Table Of Contents
What Type of Treatment Removes PFAS?
It is currently known that the following 3 treatment processes can be effective for the removal of PFAS in drinking water and wastewater.
- Granular Activated Carbon (GAC) – Filters made from raw organic materials (such as coconut shells or coal) that are high in carbon. Heat, in the absence of oxygen, is used to increase (activate) the surface area of the carbon; this is why these filters are sometimes referred to as “charcoal” filters. Granular activated carbon filters have been recognized as one of the cheapest and most effective technologies for reducing PFAS compounds from water. Spent activated carbon can be thermally reactivated, destroying more than 99.99% of the adsorbed PFAS contaminants and allowing the activated carbon to be recycled and reused.

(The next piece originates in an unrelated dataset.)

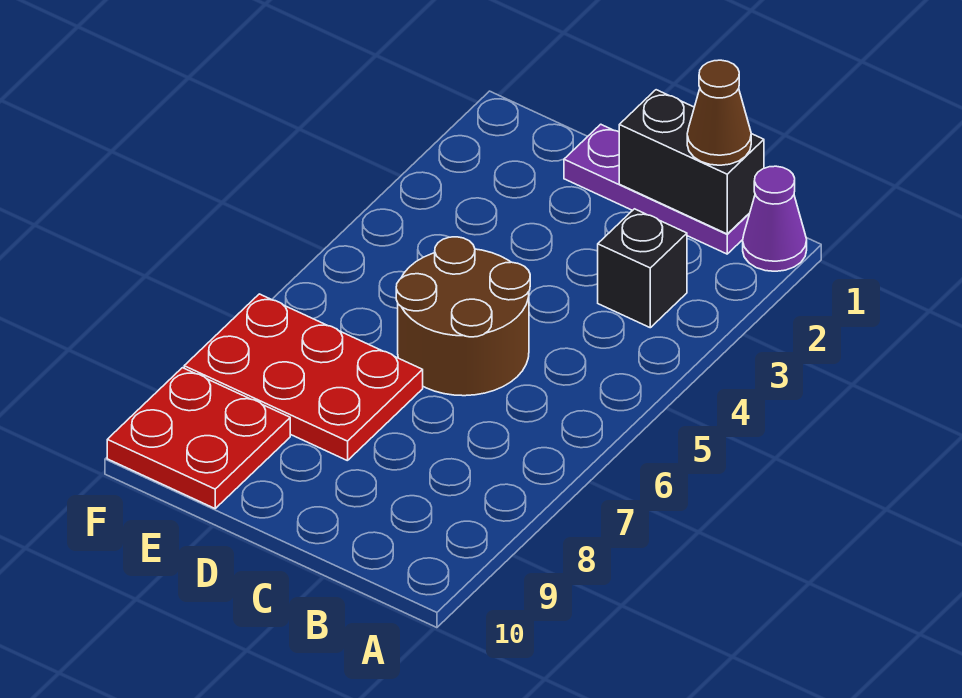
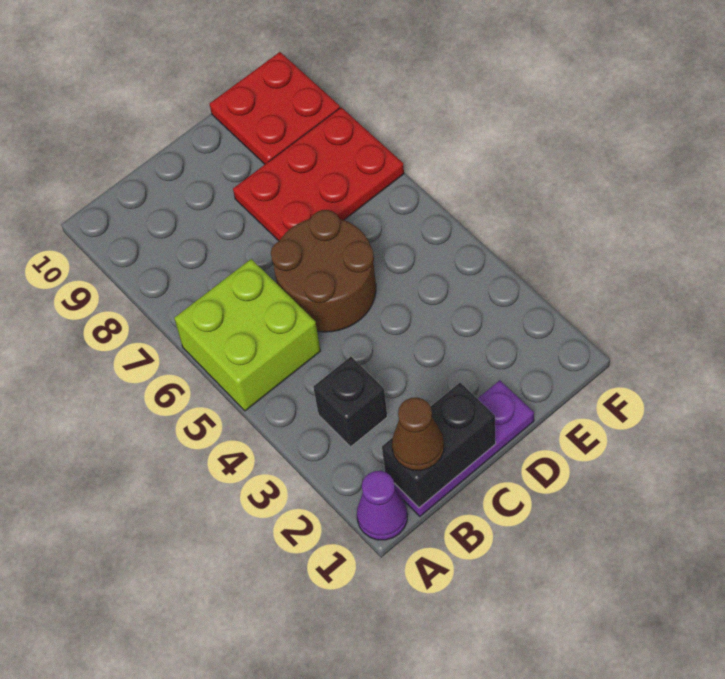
none -> lime 2x2 brick [174,259,320,411]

- Ion Exchange (IX) Resins – Ion exchange is a reversible interchange of charged particles—or ions—with those of like charge. This occurs when ions present on an insoluble IX resin matrix swap places with ions of a similar charge that are present in a surrounding solution. The ion exchange process for PFAS removal is an efficient technology for the remediation of PFAS-laden surface, ground, and effluent wastewater. This approach is most effective at eliminating emerging short-chain PFAS which are not removed by carbon-based adsorption processes.

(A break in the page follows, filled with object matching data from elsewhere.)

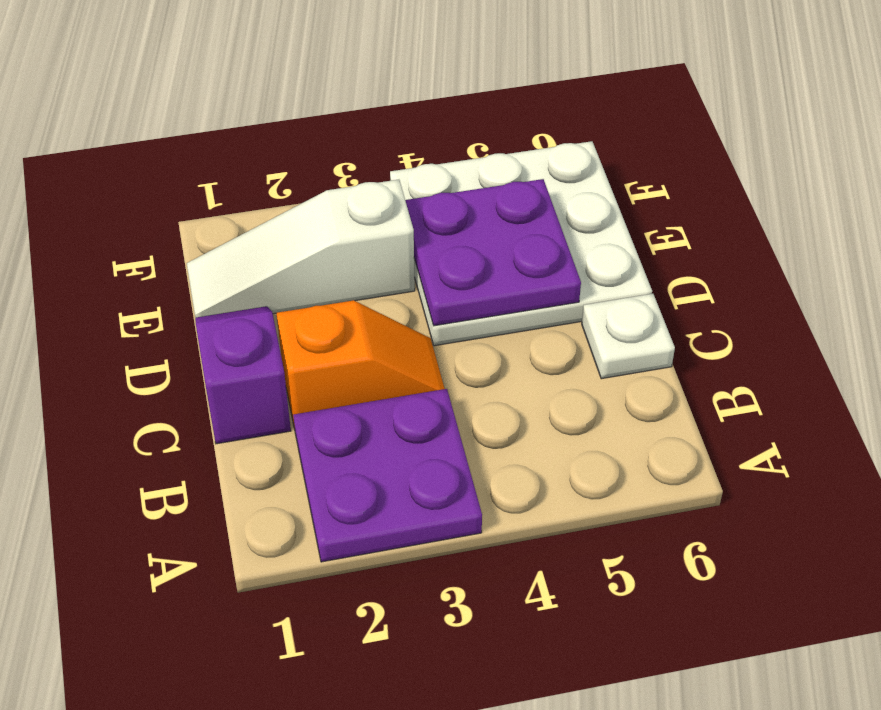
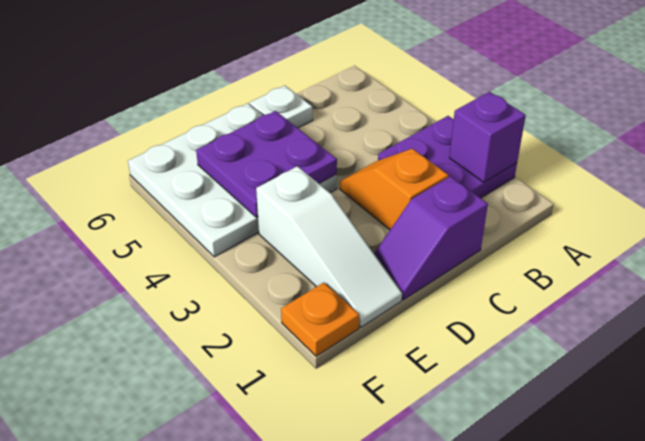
none -> purple 1x1 brick [449,92,526,182]
none -> orange 1x1 plate [281,283,359,356]

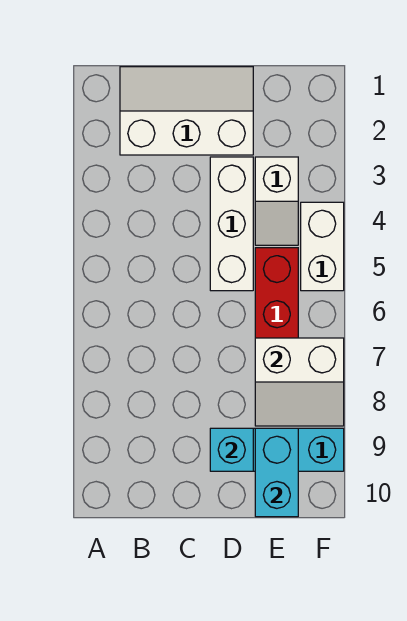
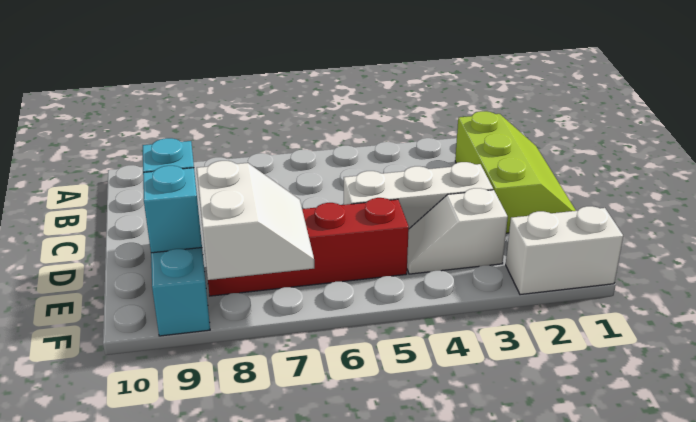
white 2x3 slope [120,67,253,155] -> lime 2x3 slope [455,111,576,233]
white 2x2 slope [255,338,344,426] -> white 2x2 slope turned to [197,161,314,280]
cyan 1x2 brick [255,428,298,517] -> cyan 1x1 brick [143,166,202,253]
white 1x2 brick [301,202,344,291] -> white 1x2 brick moved to [506,206,623,295]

- High-Pressure Membrane Systems – Membrane filters act as a barrier to separate contaminants from water, and by removing particles that are contaminating the water. The main strength of membrane technology is that it works without the addition of chemicals, with relatively low energy use and easy and well-arranged process conductions. High-pressure membranes, such as nanofiltration or reverse osmosis, have been found to be extremely effective at removing PFAS.
Related Article: Can I Test my Drinking Water for PFAS?
How are PFAS Removed From the Body?
PFAS can be measured with a blood test. Your PFAS blood levels will tell you the amount of PFAS in your body and are determined by how much PFAS you have been exposed to (exposure), minus how much PFAS has left your body (excretion).
Some PFAS leave the body slowly over time through urine. People who have kidney disease may not excrete as much PFAS from their body through their urine as healthy individuals. PFAS also leaves the body in blood during menstruation. Women who menstruate may excrete more PFAS than those who do not. Other PFAS can leave the body in breast milk. Women who breastfeed may excrete more PFAS from their bodies than those who do not.